Comparison of the RS between BRVO-affected and unaffected areas. In the parafovea, the difference between areas 2 and 4 was calculated using both B/Y and W/W perimetries. In the extrafovea, the difference between areas 6 and 8 was calculated. RS retinal sensitivity, B/Y blue on yellow, W/W white on white, BRVO branch retinal vein occlusion.

Statistical analysis

BCVA was measured in decimal units and converted to logMAR units for statistical analyses. Univariate and multivariate analyses were performed to investigate the correlation between OCT parameters and BCVA, RS_W/W, and RS_B/Y. This analysis was followed by model selection using the AICc index.
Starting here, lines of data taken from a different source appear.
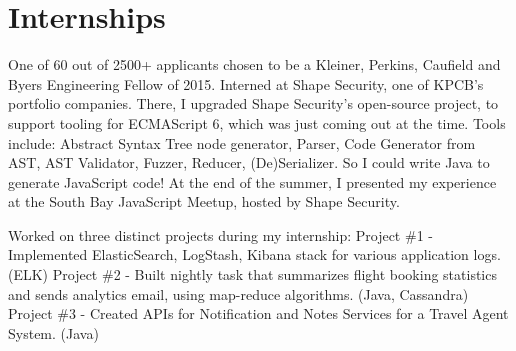 \documentclass[letterpaper]{deedy-resume} %
\begin{document}
\newpage %

\begin{minipage}[t]{0.29\textwidth} %

\section{}

\end{minipage} %
\hfill
\begin{minipage}[t]{0.7\textwidth} %


\section{Internships}

\vspace{\topsep} %

One of 60 out of 2500+ applicants chosen to be a Kleiner, Perkins, Caufield and Byers Engineering Fellow of 2015. Interned at Shape Security, one of KPCB's portfolio companies. There, I upgraded Shape Security's open-source project, to support tooling for ECMAScript 6, which was just coming out at the time. Tools include: Abstract Syntax Tree node generator, Parser, Code Generator from AST, AST Validator, Fuzzer, Reducer, (De)Serializer. So I could write Java to generate JavaScript code! At the end of the summer, I presented my experience at the South Bay JavaScript Meetup, hosted by Shape Security. 

\sectionsep %



Worked on three distinct projects during my internship:
Project \#1 - Implemented ElasticSearch, LogStash, Kibana stack for various application logs. (ELK)
Project \#2 - Built nightly task that summarizes flight booking statistics and sends analytics email, using map-reduce algorithms. (Java, Cassandra)
Project \#3 - Created APIs for Notification and Notes Services for a Travel Agent System. (Java)


\end{minipage}
\end{document}
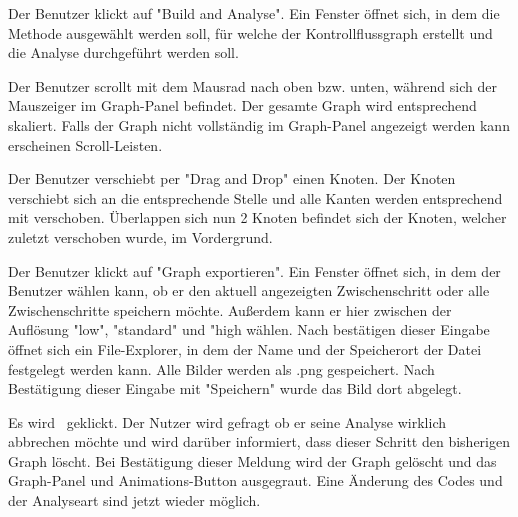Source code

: {Der Benutzer klickt auf "Build and Analyse".}
{Ein Fenster öffnet sich, in dem die Methode ausgewählt werden soll, für welche der Kontrollflussgraph erstellt und die Analyse durchgeführt werden soll.}


\tests{}

{Der Benutzer scrollt mit dem Mausrad nach oben bzw. unten, während sich der Mauszeiger im Graph-Panel befindet.}
{Der gesamte Graph wird entsprechend skaliert. Falls der Graph nicht vollständig im Graph-Panel angezeigt werden kann erscheinen Scroll-Leisten.}

{Der Benutzer verschiebt per "Drag and Drop" einen Knoten.}
{Der Knoten verschiebt sich an die entsprechende Stelle und alle Kanten werden entsprechend mit verschoben. Überlappen sich nun 2 Knoten befindet sich der Knoten, welcher zuletzt verschoben wurde, im Vordergrund.}

\tests{}

{Der Benutzer klickt auf "Graph exportieren".}
{Ein Fenster öffnet sich, in dem der Benutzer wählen kann, ob er den aktuell angezeigten Zwischenschritt oder alle Zwischenschritte speichern möchte. Außerdem kann er hier zwischen der Auflösung "low", "standard" und "high wählen. Nach bestätigen dieser Eingabe öffnet sich ein File-Explorer, in dem der Name und der Speicherort der Datei festgelegt werden kann. Alle Bilder werden als .png gespeichert. Nach Bestätigung dieser Eingabe mit "Speichern" wurde das Bild dort abgelegt.}

\tests{}

\tests{}


{Es wird \faStop\ geklickt.}
{Der Nutzer wird gefragt ob er seine Analyse wirklich abbrechen möchte und wird darüber informiert, dass dieser Schritt den bisherigen Graph löscht. Bei Bestätigung dieser Meldung wird der Graph gelöscht und das Graph-Panel und Animations-Button ausgegraut. Eine Änderung des Codes und der Analyseart sind jetzt wieder möglich.}


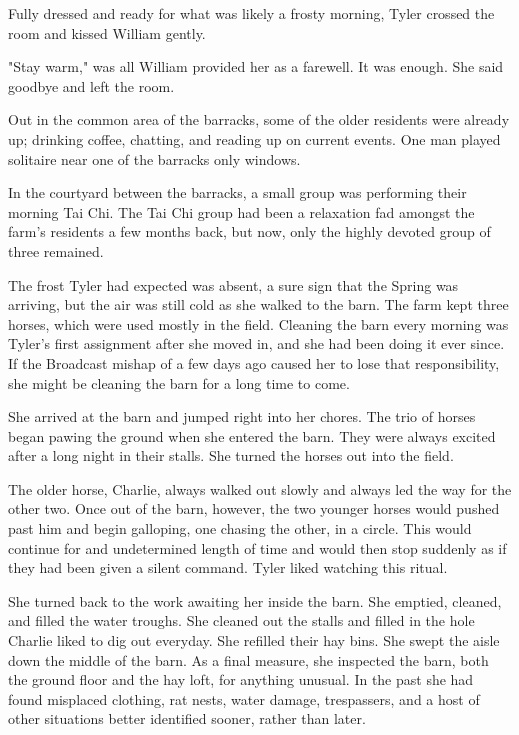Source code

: \documentclass[courier]{sffms}
\begin{document}
Fully dressed and ready for what was likely
a frosty morning, Tyler crossed the room and
kissed William gently. 

"Stay warm," was all William provided her as
a farewell. It was enough. She said goodbye
and left the room.

Out in the common area of the barracks,
some of the older residents were already up;
drinking coffee, chatting, and reading up on
current events. One man played solitaire near
one of the barracks only windows.

In the courtyard between the barracks, a small
group was performing their morning Tai Chi.
The Tai Chi group had been a relaxation fad 
amongst the farm's residents a
few months back, but now, only the highly
devoted group of three remained.

The frost Tyler had expected was absent, a sure
sign that the Spring was arriving, but the air
was still cold as she walked to the barn. The farm
kept three horses, which were used mostly in the
field. Cleaning the barn every morning was Tyler's 
first assignment after she moved in, and she had
been doing it ever since. If the Broadcast mishap
of a few days ago caused her to lose that
responsibility, she might be cleaning the barn
for a long time to come.

She arrived at the barn and jumped right into
her chores. The trio of horses began pawing the
ground when she entered the barn. They were
always excited after a long night in their stalls.
She turned the horses out into the field.

The older horse, Charlie, always walked out slowly
and always led the way for the other two. Once
out of the barn, however, the two younger horses
would pushed past him and begin galloping, one
chasing the other, in a circle. This would continue
for and undetermined length of time and would 
then stop suddenly as if they had been given a
silent command. Tyler liked watching this ritual.

She turned back to the work awaiting her inside
the barn. She emptied, cleaned, and filled the
water troughs. She cleaned out the stalls and 
filled in the hole Charlie liked to dig out everyday.
She refilled their hay bins. She swept the aisle down
the middle of the barn. As a final measure, she
inspected the barn, both the ground floor and
the hay loft, for anything unusual. In the past
she had found misplaced clothing, 
rat nests, water damage, trespassers, and a host
of other situations better identified sooner, rather
than later.
\end{document}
In a multivariate regression model, degrees of freedom decrease with an increase in the number of variables; hence, the use of model selection methods is recommended to improve the model fit by removing redundant variables, particularly when the number of explanatory variables is large, rather than performing simple multivariate regression analysis41,42. Using model selection with AICc, the model with the smallest AICc value was selected as the optimal model. AIC is an established statistical measure used to evaluate the relationship between variables, and AICc is a corrected form of AIC, providing accurate estimation even when the sample size is small43. The difference in RS between the BRVO-affected and unaffected areas was compared between W/W and B/Y perimetries using paired Student’s t test.

R statistical software version 3.5.2 (The R Foundation for Statistical Computing, Vienna, Austria) was used for all analyses.